Copy the stretch of text from the line that contains "ure de secours simplifiée en cas" through the line that contains "DEMANDER UN DEVIS", keeping every character and line break unchanged.

● **SUPPLIED RECORDS**
☆ ☆ ☆ ☆ ☆ ☆ ☆

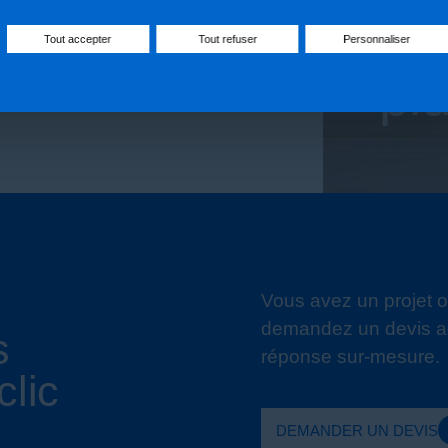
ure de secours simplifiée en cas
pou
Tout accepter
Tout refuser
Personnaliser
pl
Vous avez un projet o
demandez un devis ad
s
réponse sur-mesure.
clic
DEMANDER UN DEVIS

☆ ☆ ☆ ☆ ☆ ☆ ☆

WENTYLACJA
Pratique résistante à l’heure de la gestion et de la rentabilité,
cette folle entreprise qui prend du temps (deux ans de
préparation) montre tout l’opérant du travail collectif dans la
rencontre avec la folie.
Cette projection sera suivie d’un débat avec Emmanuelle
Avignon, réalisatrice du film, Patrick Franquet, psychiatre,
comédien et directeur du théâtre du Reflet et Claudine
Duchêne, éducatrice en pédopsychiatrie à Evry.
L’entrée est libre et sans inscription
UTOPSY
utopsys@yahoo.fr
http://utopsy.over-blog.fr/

☆ ☆ ☆ ☆ ☆ ☆ ☆

● **COMPLETED EXERCISE**
ure de secours simplifiée en cas
pou
Tout accepter
Tout refuser
Personnaliser
pl
Vous avez un projet o
demandez un devis ad
s
réponse sur-mesure.
clic
DEMANDER UN DEVIS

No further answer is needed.